By Paul Kelbie Scotland Correspondent

12 November 2002
Scotland's only colony of bottlenose dolphins is becoming increasingly aggressive towards humans and marine mammals because a shortage of fish is forcing the animals into a fight for survival.

Scientists studying the normally placid creatures in the Moray Firth have reported being bitten by the dolphins, which are desperate to find food after the halving of stocks of cod and other fish.

Professor Monty Priede, of Aberdeen University, has studied the dolphins for 10 years. He said he had never seen them so vicious – they are now fighting with other species for food, killing a record number of harbour porpoises.

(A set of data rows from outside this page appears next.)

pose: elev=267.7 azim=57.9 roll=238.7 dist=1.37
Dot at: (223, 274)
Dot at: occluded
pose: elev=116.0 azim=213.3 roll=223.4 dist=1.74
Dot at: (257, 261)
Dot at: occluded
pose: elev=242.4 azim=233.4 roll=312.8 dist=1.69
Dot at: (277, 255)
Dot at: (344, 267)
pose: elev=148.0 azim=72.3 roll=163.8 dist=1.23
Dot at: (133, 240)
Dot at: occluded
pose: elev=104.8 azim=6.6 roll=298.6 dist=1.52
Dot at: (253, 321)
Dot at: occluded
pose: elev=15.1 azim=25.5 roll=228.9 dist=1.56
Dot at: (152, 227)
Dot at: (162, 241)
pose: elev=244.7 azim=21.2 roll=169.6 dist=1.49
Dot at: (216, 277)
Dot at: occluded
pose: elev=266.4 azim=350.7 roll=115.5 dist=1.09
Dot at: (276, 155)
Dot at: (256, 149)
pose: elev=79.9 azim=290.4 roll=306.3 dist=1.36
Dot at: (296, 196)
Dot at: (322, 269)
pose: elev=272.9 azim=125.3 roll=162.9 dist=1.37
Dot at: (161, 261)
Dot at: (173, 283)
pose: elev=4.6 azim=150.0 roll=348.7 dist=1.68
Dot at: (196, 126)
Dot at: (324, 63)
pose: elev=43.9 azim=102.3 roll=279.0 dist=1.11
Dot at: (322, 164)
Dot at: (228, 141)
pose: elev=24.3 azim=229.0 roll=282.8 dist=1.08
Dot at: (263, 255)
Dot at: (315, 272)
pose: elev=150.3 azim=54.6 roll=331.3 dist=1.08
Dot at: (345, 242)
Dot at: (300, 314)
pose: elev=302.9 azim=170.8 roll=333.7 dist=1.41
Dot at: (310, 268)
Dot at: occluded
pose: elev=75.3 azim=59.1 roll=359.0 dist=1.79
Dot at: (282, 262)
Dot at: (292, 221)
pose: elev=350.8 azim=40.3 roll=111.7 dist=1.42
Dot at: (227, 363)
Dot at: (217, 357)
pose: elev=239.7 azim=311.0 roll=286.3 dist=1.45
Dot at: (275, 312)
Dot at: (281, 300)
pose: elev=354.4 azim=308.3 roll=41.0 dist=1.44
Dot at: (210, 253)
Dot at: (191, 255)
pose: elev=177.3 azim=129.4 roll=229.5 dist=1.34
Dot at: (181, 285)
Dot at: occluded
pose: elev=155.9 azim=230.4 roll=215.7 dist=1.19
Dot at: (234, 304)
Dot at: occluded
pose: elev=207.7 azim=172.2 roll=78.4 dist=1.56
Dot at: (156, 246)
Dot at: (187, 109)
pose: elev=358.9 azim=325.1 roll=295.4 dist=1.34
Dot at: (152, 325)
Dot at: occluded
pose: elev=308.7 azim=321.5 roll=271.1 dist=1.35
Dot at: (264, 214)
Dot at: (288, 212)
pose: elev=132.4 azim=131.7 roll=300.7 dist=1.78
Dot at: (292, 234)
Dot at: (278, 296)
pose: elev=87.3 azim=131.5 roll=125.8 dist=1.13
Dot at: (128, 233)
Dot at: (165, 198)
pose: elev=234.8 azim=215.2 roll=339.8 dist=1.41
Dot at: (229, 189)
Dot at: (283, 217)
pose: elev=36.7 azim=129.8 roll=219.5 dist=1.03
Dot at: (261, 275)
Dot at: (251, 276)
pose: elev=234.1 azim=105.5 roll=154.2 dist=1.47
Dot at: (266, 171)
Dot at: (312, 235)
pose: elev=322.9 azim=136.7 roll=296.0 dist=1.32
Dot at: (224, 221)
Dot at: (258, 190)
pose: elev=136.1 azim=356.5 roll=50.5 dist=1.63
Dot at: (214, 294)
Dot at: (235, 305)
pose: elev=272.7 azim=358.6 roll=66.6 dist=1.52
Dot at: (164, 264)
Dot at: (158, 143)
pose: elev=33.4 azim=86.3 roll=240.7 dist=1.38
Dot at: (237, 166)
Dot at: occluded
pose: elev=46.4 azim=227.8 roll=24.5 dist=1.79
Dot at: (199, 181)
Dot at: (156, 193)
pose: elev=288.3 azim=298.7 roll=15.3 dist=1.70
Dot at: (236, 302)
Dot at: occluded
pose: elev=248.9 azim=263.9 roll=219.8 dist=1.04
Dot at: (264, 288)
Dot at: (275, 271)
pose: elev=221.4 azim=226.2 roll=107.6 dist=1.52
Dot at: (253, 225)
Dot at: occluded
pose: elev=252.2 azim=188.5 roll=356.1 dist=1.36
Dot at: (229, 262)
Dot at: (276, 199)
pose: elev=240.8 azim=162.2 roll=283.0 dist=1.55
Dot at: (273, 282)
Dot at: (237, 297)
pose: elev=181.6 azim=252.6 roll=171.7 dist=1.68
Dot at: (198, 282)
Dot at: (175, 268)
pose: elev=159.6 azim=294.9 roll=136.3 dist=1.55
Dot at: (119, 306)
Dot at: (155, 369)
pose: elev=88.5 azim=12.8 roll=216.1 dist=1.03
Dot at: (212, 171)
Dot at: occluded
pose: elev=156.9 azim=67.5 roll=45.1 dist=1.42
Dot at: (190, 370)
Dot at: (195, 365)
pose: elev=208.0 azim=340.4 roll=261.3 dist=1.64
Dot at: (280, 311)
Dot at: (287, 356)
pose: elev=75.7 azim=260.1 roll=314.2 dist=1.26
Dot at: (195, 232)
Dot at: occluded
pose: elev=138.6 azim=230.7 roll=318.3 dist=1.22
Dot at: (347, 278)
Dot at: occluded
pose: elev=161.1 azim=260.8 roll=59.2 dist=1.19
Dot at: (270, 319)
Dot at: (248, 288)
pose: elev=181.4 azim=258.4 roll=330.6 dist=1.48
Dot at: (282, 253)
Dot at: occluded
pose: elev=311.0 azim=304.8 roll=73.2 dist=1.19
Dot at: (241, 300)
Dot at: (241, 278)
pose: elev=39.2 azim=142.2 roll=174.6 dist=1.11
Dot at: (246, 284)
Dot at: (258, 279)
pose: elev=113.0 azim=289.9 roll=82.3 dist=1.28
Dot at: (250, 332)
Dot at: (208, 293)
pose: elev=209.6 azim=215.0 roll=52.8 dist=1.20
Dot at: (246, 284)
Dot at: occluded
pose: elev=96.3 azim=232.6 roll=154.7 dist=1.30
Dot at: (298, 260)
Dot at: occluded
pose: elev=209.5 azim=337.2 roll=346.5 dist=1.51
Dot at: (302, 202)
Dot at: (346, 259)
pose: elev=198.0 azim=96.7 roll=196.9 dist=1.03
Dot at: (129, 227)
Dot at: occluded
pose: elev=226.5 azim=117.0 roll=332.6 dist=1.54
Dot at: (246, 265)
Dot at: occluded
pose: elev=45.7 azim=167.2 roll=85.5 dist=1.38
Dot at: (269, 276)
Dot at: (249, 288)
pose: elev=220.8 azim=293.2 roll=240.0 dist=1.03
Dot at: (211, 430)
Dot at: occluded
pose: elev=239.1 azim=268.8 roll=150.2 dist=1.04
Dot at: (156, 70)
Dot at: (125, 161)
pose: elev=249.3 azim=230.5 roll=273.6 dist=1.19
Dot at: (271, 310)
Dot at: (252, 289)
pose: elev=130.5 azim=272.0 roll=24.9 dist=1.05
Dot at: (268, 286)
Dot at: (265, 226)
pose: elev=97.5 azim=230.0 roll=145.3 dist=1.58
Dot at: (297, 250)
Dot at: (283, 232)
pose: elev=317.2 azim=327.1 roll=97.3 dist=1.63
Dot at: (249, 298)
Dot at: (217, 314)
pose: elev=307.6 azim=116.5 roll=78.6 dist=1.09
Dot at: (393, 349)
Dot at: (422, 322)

"The population of cod in the North Sea has fallen by half, and that takes away the dolphins' main source of food. It is mainly due to fishermen catching huge amounts of fish, so the dolphins are searching for other forms of food," he said.

Researchers who have been following the movements of the Moray Firth dolphins have been shocked when the animals, which usually feed on cod, haddock, salmon, herring, squid and whiting – which are under threat – have acted aggressively towards humans.

"The creatures have a reputation for being cute and cuddly but they do have very sharp teeth that can cause damage," said Professor Priede. "Researchers have reported several injuries where the creatures have bitten them. They are predators and when they are hungry they will feast on what they can find. We also have discovered porpoises and other sea life that have been attacked by the sharp teeth of a dolphin in a fight."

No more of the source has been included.